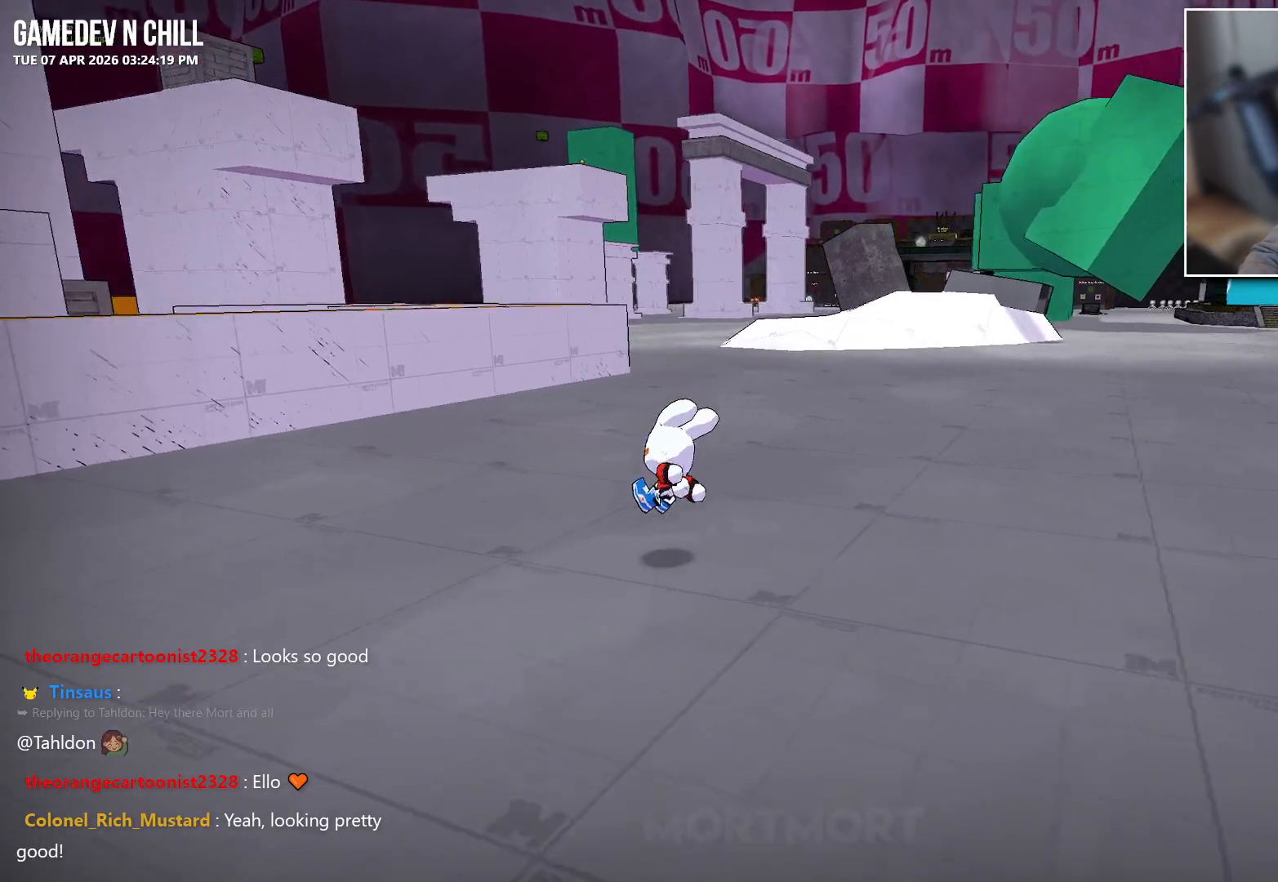
{"buttons": [], "left_stick": "left", "right_stick": "right", "events": [[200, "A", "down"], [217, "A", "up"], [433, "right_stick", "right"], [467, "left_stick", "left"]]}
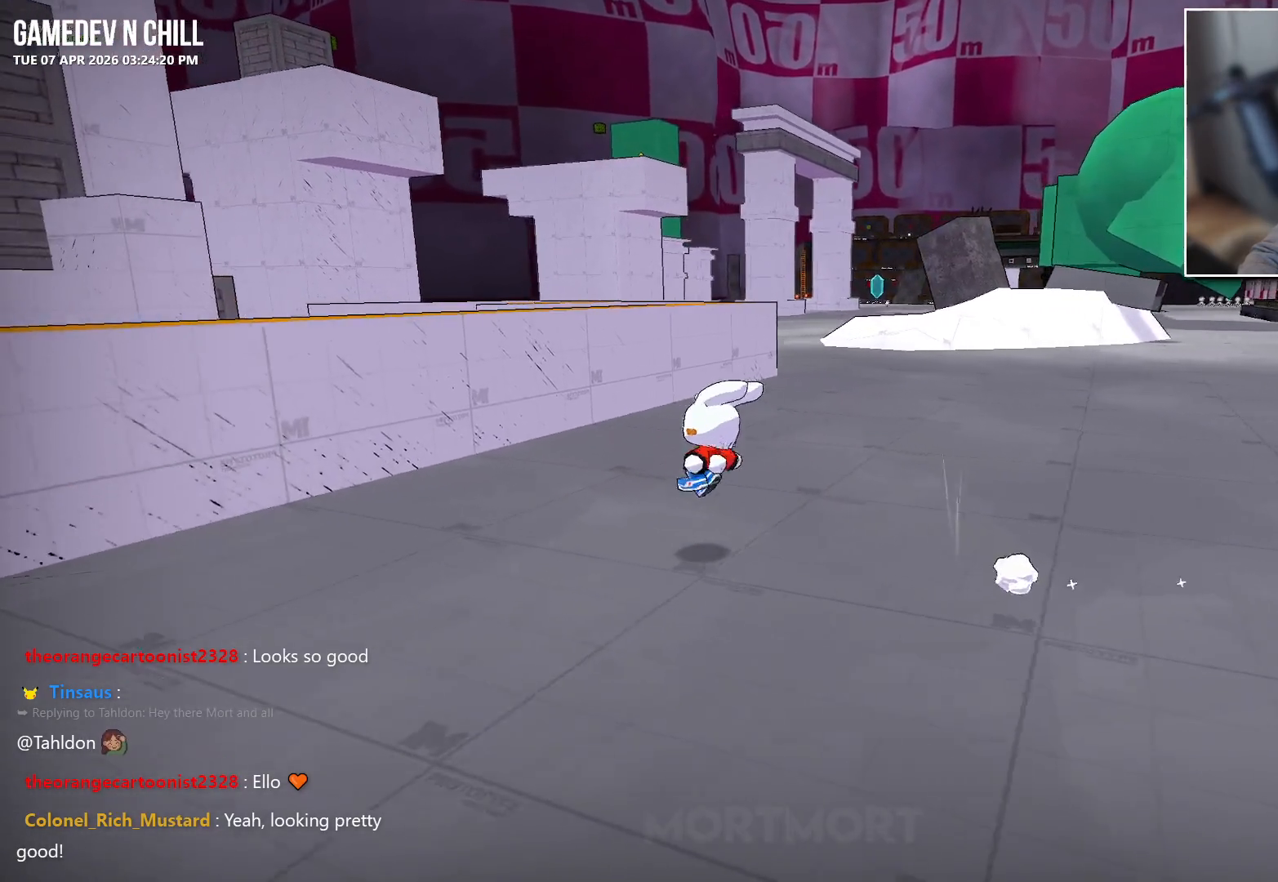
{"buttons": [], "left_stick": "center", "right_stick": "center", "events": [[67, "right_stick", "center"], [250, "L2", "down"], [317, "B", "down"], [433, "B", "up"], [450, "L2", "up"], [500, "left_stick", "center"]]}
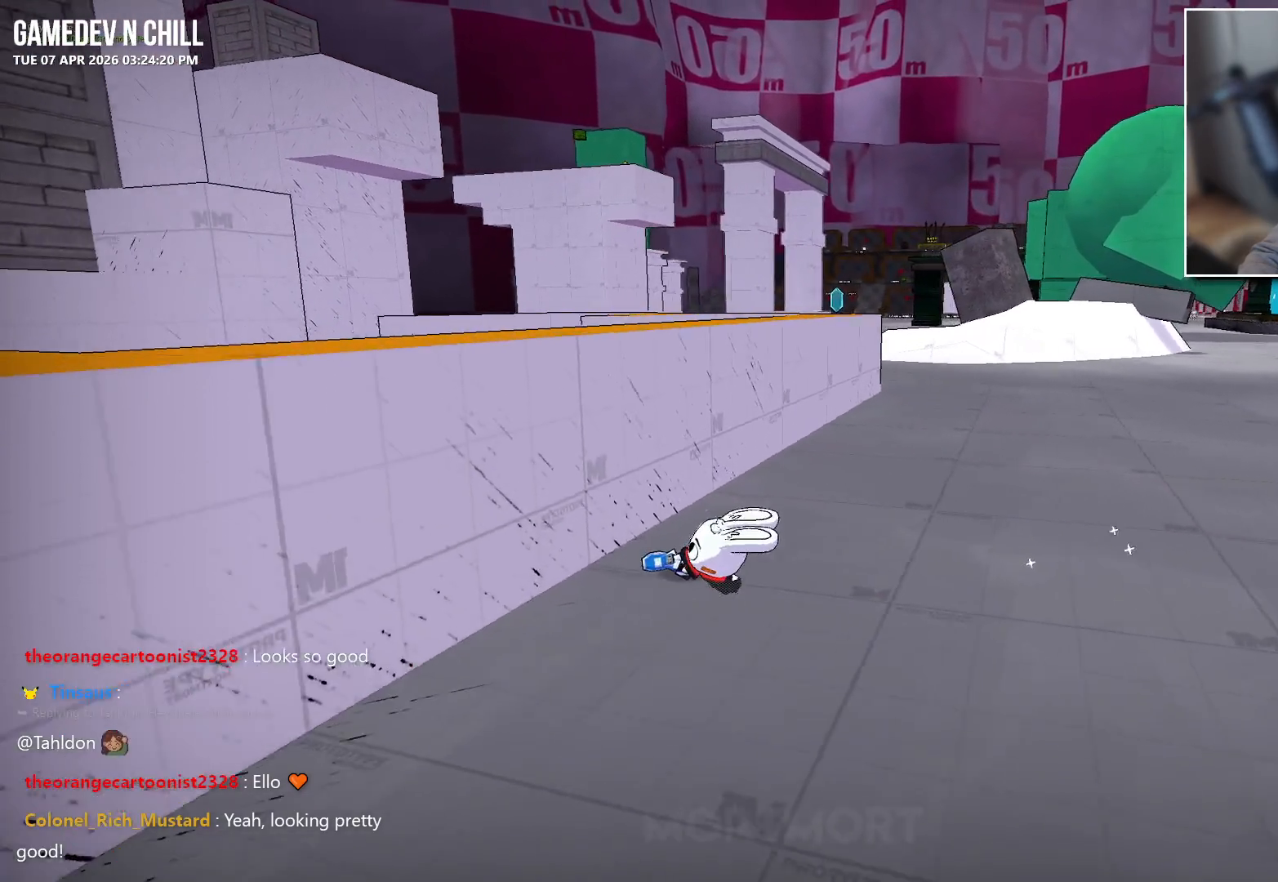
{"buttons": [], "left_stick": "right", "right_stick": "center", "events": [[250, "left_stick", "right"]]}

__________________________________________________

# [What the task asks]
Calculate the number of lines above that include the word "center", giving that number by itself.

# [Output]
2